TASK TO CARRY OUT. Count the lines in the material below that contain the string "Runtime". Reply with the number only.

Excerpts from a dataset
----------------

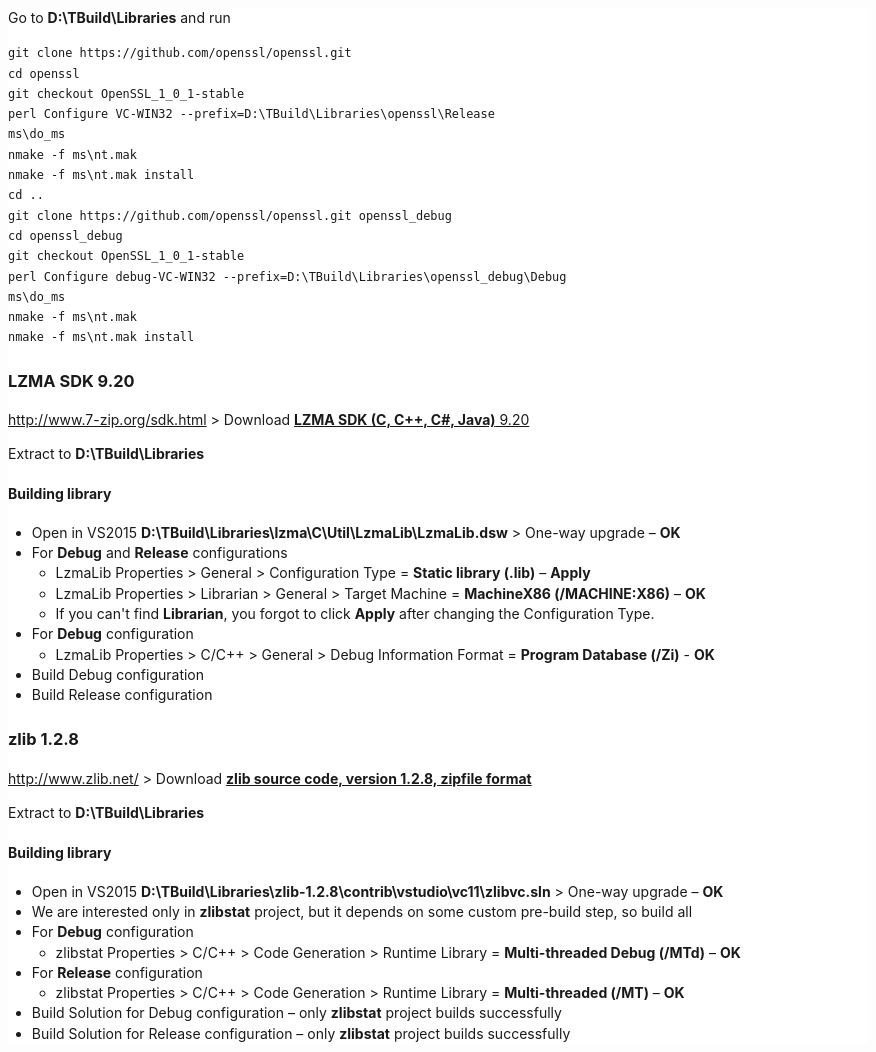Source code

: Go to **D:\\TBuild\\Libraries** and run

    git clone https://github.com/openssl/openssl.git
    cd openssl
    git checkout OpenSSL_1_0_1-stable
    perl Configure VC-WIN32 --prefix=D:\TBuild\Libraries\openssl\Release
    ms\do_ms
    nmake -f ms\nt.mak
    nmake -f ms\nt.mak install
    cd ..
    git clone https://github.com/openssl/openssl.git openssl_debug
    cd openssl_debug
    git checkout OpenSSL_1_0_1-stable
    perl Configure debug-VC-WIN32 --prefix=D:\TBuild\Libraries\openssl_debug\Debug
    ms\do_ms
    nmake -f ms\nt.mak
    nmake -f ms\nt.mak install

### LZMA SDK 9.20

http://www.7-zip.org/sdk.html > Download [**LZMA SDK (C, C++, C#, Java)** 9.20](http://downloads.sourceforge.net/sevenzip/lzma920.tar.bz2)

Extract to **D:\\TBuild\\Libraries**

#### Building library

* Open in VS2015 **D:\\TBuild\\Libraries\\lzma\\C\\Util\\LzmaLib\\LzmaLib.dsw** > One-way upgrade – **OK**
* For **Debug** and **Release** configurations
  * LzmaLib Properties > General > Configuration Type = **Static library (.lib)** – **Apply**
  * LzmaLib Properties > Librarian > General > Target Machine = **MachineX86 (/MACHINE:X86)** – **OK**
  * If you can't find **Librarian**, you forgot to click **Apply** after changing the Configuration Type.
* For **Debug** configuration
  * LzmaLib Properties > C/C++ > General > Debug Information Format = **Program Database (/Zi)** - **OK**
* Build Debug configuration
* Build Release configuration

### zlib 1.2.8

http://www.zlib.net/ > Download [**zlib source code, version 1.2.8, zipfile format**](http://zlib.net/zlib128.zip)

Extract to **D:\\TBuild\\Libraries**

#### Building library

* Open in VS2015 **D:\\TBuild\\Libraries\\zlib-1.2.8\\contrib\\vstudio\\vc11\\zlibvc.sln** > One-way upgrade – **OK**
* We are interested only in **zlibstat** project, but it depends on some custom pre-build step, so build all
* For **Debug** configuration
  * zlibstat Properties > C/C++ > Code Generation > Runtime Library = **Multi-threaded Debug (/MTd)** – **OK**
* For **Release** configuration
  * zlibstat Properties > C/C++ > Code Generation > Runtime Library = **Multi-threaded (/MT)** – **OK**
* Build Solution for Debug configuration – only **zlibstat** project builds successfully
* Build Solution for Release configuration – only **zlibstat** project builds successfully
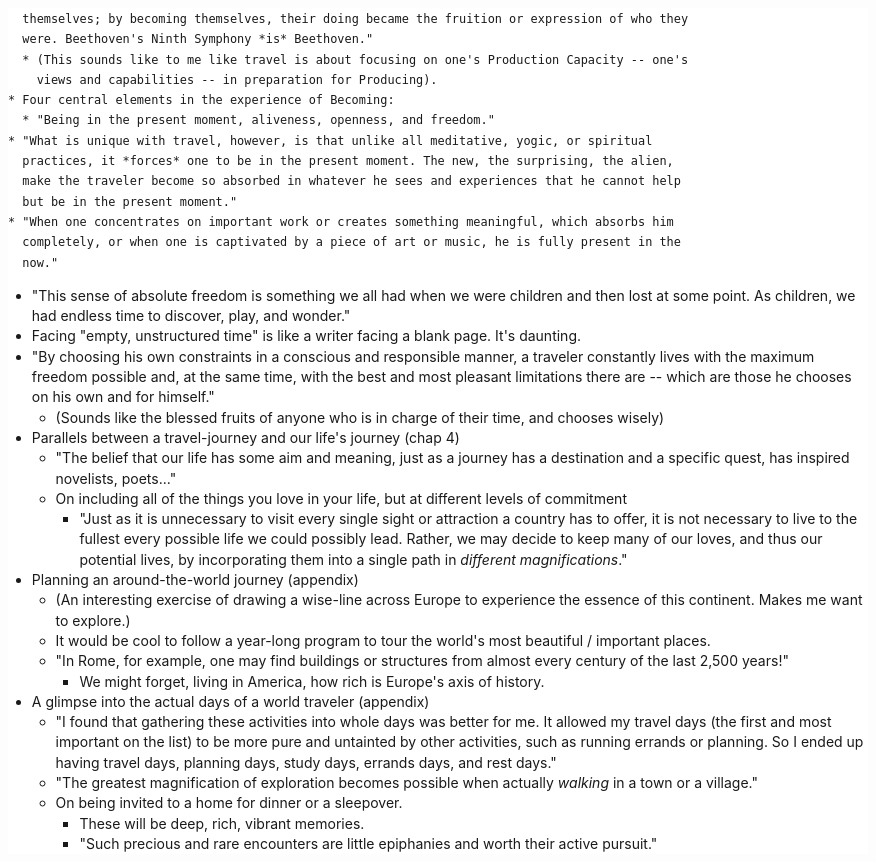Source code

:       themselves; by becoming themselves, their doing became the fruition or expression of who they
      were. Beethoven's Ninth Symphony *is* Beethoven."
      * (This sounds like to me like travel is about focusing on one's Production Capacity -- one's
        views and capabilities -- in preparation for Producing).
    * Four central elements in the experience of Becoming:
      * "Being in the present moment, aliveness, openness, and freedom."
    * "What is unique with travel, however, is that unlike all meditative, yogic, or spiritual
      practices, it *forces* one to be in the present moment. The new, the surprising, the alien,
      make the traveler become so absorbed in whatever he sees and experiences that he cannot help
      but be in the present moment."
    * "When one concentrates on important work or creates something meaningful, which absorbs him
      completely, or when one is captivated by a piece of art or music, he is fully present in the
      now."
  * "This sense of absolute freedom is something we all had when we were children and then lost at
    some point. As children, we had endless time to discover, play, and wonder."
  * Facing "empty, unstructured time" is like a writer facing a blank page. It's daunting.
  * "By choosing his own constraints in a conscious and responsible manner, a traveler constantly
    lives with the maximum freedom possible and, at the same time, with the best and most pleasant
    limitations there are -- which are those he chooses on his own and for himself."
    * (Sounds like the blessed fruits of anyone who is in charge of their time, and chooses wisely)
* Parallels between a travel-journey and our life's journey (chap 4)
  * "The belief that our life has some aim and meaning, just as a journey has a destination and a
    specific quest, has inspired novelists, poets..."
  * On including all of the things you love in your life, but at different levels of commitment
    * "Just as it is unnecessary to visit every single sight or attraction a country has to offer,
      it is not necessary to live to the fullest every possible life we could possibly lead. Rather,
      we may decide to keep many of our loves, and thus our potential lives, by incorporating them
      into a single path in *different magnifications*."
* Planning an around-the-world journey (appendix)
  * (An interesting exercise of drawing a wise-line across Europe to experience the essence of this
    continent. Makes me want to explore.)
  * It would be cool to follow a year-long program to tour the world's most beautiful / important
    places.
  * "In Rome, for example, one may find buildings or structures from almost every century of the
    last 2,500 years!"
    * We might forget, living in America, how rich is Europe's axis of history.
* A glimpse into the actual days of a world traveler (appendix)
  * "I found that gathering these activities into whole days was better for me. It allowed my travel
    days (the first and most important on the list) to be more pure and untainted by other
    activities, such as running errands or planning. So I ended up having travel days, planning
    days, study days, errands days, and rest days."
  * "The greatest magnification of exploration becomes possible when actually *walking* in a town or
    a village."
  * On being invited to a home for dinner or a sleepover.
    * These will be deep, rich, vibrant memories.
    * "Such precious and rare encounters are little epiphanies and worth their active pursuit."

----------------

SOLUTION FOR THIS PROBLEM. 2